Of course, it’s not just in Bible study or for 30 minutes each morning. Rather the pastors’ life should be marked by prayer at every moment.

Whenever his mind turns to his work, whether he is in it or out of it, he sends out a petition, sending up his holy desires as well-directed arrows to the skies. He is not always in the act of prayer, but he lives in the spirit of it. If his heart be in his work, he cannot eat or drink, or take recreation, or go to his bed, or rise in the morning, without evermore feeling a fervency of desire, a weight of anxiety, and a simplicity of dependence upon God; thus, in one form or other he continues in prayer. If there be any man under heaven, who is compelled to carry out the precept — “Pray without ceasing,” surely it is the Christian minister.

Even as Spurgeon told his students this, he recognized his own deficiencies in this area. In fact, he said that he didn’t know of any minister, deacon, or elder who could say that he was “occupied with God in prayer to the full extent to which he might be” and he himself could make no such claim either. If you feel like you are lacking in your own prayer life, don’t lose heart. Let that be your starting point: confess this to God and pray for his help. And then begin taking steps so you can be in prayer more consistently.

These days, with podcasts, audiobooks, our smart devices, we’re losing more and more our opportunities for being quiet and being able to pray. There’s so much we fill our lives with, which means if we are to pray without ceasing, we have to intentionally make space for it. As pastors and teachers of God’s Word, this is how we grow mighty in the Spirit and in Christlikeness… by cultivating a life of prayer.

Apart from a life of prayer and communion with Christ, our ministry remains merely superficial.

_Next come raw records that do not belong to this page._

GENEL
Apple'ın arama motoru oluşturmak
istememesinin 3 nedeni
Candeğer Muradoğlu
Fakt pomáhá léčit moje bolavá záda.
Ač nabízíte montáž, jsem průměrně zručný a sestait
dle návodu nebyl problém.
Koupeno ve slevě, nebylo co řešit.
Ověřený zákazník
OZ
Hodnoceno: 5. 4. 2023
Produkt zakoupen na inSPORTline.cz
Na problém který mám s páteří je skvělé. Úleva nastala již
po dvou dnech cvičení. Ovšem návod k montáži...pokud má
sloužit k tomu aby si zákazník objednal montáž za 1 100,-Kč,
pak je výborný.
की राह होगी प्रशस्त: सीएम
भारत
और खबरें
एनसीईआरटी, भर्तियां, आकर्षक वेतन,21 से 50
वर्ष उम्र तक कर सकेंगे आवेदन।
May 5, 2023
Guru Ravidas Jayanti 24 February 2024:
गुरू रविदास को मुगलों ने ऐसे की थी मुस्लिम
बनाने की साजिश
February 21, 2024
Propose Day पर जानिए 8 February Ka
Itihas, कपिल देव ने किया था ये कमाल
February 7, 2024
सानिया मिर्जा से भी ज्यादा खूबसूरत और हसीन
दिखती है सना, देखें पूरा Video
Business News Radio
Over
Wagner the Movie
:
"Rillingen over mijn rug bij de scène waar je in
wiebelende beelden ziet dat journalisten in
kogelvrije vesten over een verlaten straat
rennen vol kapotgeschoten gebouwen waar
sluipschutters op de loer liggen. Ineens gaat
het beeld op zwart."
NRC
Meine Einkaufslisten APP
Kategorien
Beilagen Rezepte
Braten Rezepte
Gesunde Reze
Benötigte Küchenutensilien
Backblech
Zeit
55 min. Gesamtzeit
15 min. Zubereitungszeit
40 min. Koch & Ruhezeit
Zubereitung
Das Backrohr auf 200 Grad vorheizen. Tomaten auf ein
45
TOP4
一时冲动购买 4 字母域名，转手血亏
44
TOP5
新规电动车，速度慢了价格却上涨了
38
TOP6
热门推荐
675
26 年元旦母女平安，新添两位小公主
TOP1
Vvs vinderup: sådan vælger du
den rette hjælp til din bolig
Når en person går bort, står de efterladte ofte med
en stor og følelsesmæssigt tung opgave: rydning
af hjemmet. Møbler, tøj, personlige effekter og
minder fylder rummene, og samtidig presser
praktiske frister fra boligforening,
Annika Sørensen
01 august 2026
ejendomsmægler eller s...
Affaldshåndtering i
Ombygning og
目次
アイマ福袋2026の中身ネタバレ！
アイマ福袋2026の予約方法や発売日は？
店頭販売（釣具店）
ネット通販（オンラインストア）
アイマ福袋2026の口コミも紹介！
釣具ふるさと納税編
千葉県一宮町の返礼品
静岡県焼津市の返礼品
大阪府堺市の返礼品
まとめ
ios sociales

The preacher who neglects to pray much must be very careless about his ministry. He cannot have comprehended his calling. He cannot have computed the value of a soul, or estimated the meaning of eternity. He must be a mere official, tempted into a pulpit because the piece of bread which belongs to the priest’s office is very necessary to him, or a detestable hypocrite who loves the praise of men, and cares not for the praise of God. He will surely become a mere superficial talker, best approved where grace is least valued and a vain show most admired. He cannot be one of those who plough deep and reap abundant harvests. He is a mere loiterer, not a laborer. As a preacher he has a name to live and is dead. He limps in his life like the lame man in the Proverbs, whose legs were not equal, for his praying is shorter than his preaching.

Even though we don’t have many insights into Spurgeon’s private prayer life, it’s clear that what he cultivated there flowed out into his public prayers. Spurgeon taught that public prayer was the most important part of the service, even more important than the sermon. Much of what takes place in the “worship service” is geared towards man, rather than God. But in prayer, we are reminded that we have gathered before Almighty God, to worship Him. As he preached in other churches, he often lamented how lacking these services were in prayer.

When Spurgeon led his congregation in prayer, many people noted how those occasions were more powerful and memorable than the sermon. One of his associates recorded,

Many times [Spurgeon] has testified that, when leading the great congregation in prayer, he has been so rapt in adoration, and so completely absorbed in the supplication or thanksgiving he has been presenting, that he has quite forgotten all his surroundings, and has felt even a measure of regret, upon closing his petition, and opening his eyes, to find that he was still in the flesh, in the company of men of like passions with himself, instead of being in the immediate presence of the Most High, sharing in the higher worship of the holy angels and the spirits of just men made perfect.

As one attendant wrote, “His prayer was greater to me than his sermon. In his sermon, he talked with men. In his prayer, he communed with God.” This was no formalism. His people’s hearts were warmed as they listened to and participated with their pastor as he communed with God in prayer. And this was only possible because Spurgeon cultivated a private prayer life, drawing near to Christ in prayer moment by moment.